If you decide to pick up this list; in general you want to play witchers and 5p or bellow bronzes in round one and then pass. The deck truly doesn’t care about having last say, it is much more invested in resource preservation. Although you do not sport combos like Yen + Blaze that Queen of Engines has, you do sport small combos like Ves + Seltkirk or Unicorn + Anna Strenger. As such, breaking up your own synergies in round one when you don’t have to can put you at a disadvantage round three. Generally speaking, it is okay to lose round one if you’re up a card so that the opponent is forced to risk a card if they want to execute a round two push. Some decks are exceptions to this; for example Eredin Slyzard is a deck that Meve is tasked with pushing round two.

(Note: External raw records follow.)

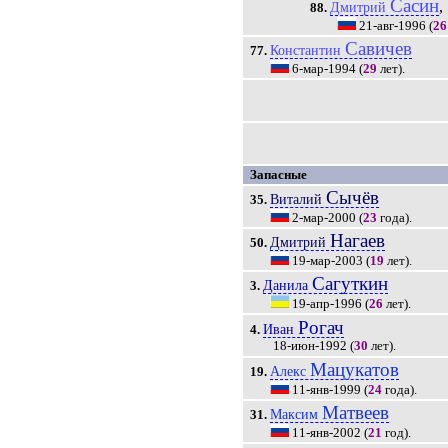
Сасин
,
Дмитрий
88.
21-авг-1996
(
26
Савичев
Константин
77.
6-мар-1994
(
29
лет).
Запасные
Сычёв
Виталий
35.
2-мар-2000
(
23
года).
Нагаев
Дмитрий
50.
19-мар-2003
(
19
лет).
Сагуткин
Данила
3.
19-апр-1996
(
26
лет).
Рогач
Иван
4.
18-июн-1992
(
30
лет).
Мацукатов
Алекс
19.
11-янв-1999
(
24
года).
Матвеев
Максим
31.
11-янв-2002
(
21
год).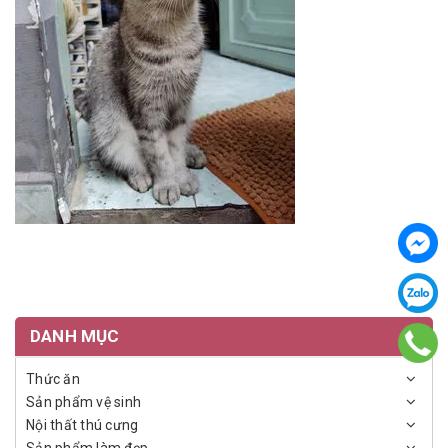
DANH MỤC
Thức ăn
Sản phẩm vệ sinh
Nội thất thú cưng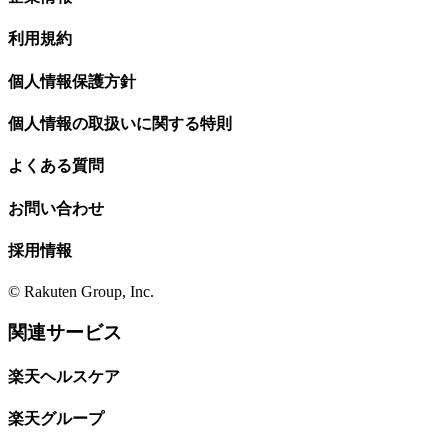
利用規約
個人情報保護方針
個人情報の取扱いに関する特則
よくある質問
お問い合わせ
採用情報
© Rakuten Group, Inc.
関連サービス
楽天ヘルスケア
楽天グループ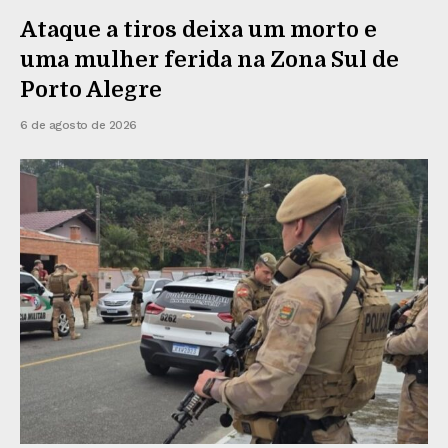
Ataque a tiros deixa um morto e
uma mulher ferida na Zona Sul de
Porto Alegre
6 de agosto de 2026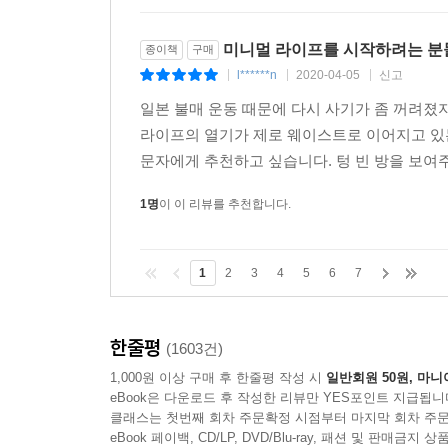
미치고 있다.” _《산케이비즈》
미니멀 라이프를 시작하려는 
종이책
구매
“넘쳐나는 물건에 둘러싸여 살아가는 독자들의 생각
l******n
2020-04-05
신고
|
|
|
사는 현대인들에게 가장 필요한 책이다!” _《신간J
일본 불매 운동 때문에 다시 사기가 좀 꺼려졌지
라이프의 열기가 제로 웨이스트로 이어지고 있는
“물건도 정보도 넘쳐나는 시대, ‘정말 필요한 것
문자에게 추천하고 싶습니다. 텅 빈 방을 보여주
것이다.” _《더 페이지》
1명
이 이 리뷰를 추천합니다.
1
2
3
4
5
6
7
한줄평
(1603건)
1,000원 이상 구매 후 한줄평 작성 시
일반회원 50원, 마니
eBook은 다운로드 후 작성한 리뷰만 YES포인트 지급됩니
클래스는 첫번째 회차 주문확정 시점부터 마지막 회차 주문
eBook 페이백, CD/LP, DVD/Blu-ray, 패션 및 판매금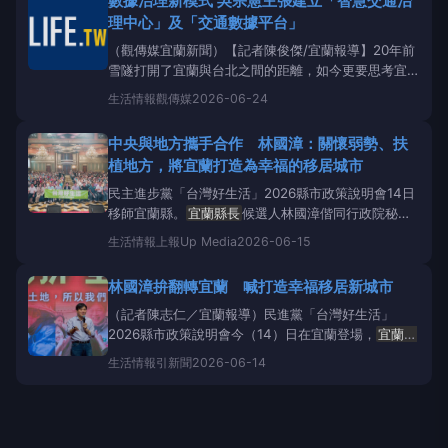
數據治理新模式 吳宗憲主張建立「智慧交通治
－憲政熱映中」政策宣講。林國漳則發表「智慧敬老
理中心」及「交通數據平台」
卡，每年1
（觀傳媒宜蘭新聞）【記者陳俊傑/宜蘭報導】20年前
雪隧打開了宜蘭與台北之間的距離，如今更要思考宜蘭
下一個20年該往哪裡走？國民黨
宜蘭縣長
參選人吳宗
生活情報
觀傳媒
2026-06-24
憲今（22）日與黨團書記長林義剛、副議長陳漢鍾、
縣議員黃建勇、林岳賢、黃琤婷、縣議員參選人莊淑如
中央與地方攜手合作 林國漳：關懷弱勢、扶
及競辦發言人鄭皓文召開記者會，提出「打通宜蘭任督
植地方，將宜蘭打造為幸福的移居城市
二
民主進步黨「台灣好生活」2026縣市政策說明會14日
移師宜蘭縣。
宜蘭縣長
候選人林國漳偕同行政院秘書
長張惇涵、農業部長陳駿季、立法委員陳俊宇，接力向
生活情報
上報Up Media
2026-06-15
鄉親報告中央政府對宜蘭的支持與照顧，以及未來的城
市擘畫與施政願景。林國漳表示，希望透過中央與地方
林國漳拚翻轉宜蘭 喊打造幸福移居新城市
攜手合作，將弱勢關懷與產業扶植落實地方，重拾綠色
執政品質保
（記者陳志仁／宜蘭報導）民進黨「台灣好生活」
2026縣市政策說明會今（14）日在宜蘭登場，
宜蘭縣
長
參選人林國漳偕同行政院秘書長張惇涵、農業部長
生活情報
引新聞
2026-06-14
陳駿季及立委陳俊宇出席，向鄉親說明中央建設成果與
未來施政藍圖，強調將攜手中央推動產業升級與弱勢照
顧，打造宜居宜業的新宜蘭。圖／民進黨「台灣好生
活」2026縣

Try to familiarize yourself with what decks you have to push as a Midrange deck and be ready to concede round one in favor of a stronger round three if the opponent’s deck does not require you to push it.
Raw Power with Inherent Synergies
Difficult to push
Difficult to beat in a long round
Poor tall unit removal
Some hands can be awkward when missing pieces
Can be very reliant on Shupe Handbuff against other high power round three decks.
Meve’s place in the meta:
Meve is to NR what Crach is to SK. She provides what every NR deck wants without offering a strong combo finisher. Where as Henselt or Ada’s ability will help you on one specific turn; Meve aides you the entire game. She will never threaten a single large play like Foltest providing an ensured Ocvist Zeal; but in return she will help every drummer you play get that Ocvist online. She is much more subtle and as such provides an overall higher power over all three rounds.
Meve’s value comes from a 6 hitpoint botchling dodging an empowered Serrit and then later that same round she may earn an extra point off her hero ability boosting a Tridem. She represents the core Northern Realm principles at the cost of the raw single turn power that the other leaders brings. Well, except Demavan. In theory, a Dema engine deck should actually beat a Meve engine deck heads up simply because his leader ability is worth more points over an entire game if his engines live. However; in the current state of Northern Realms having your units survive is more important than helping them accrue more value when they do survive naturally.
In the eyes of the person writing this article; Meve is the Tier 1 Northern Realms leader. Both her Shupe Midrange and Engine Overload variants are fun yet powerful weapons to que up with on the gwent ladder.
Overall Rating of Queen Meve:
Design: 4/5 stars
From a design standpoint Meve is boring. She doesn’t really do anything cool on her own; however, the strength of her design is much more subtle than that. Meve allows you to play cards you could not otherwise play with on ladder because without her help the card would be too frail.
Power level: 5/5 stars
Meve brings a unique threat to the Northern Realms lineup and until a major patch changes the balance of power with removal or until a patch hits her provisions; she will be the tier one NR leader.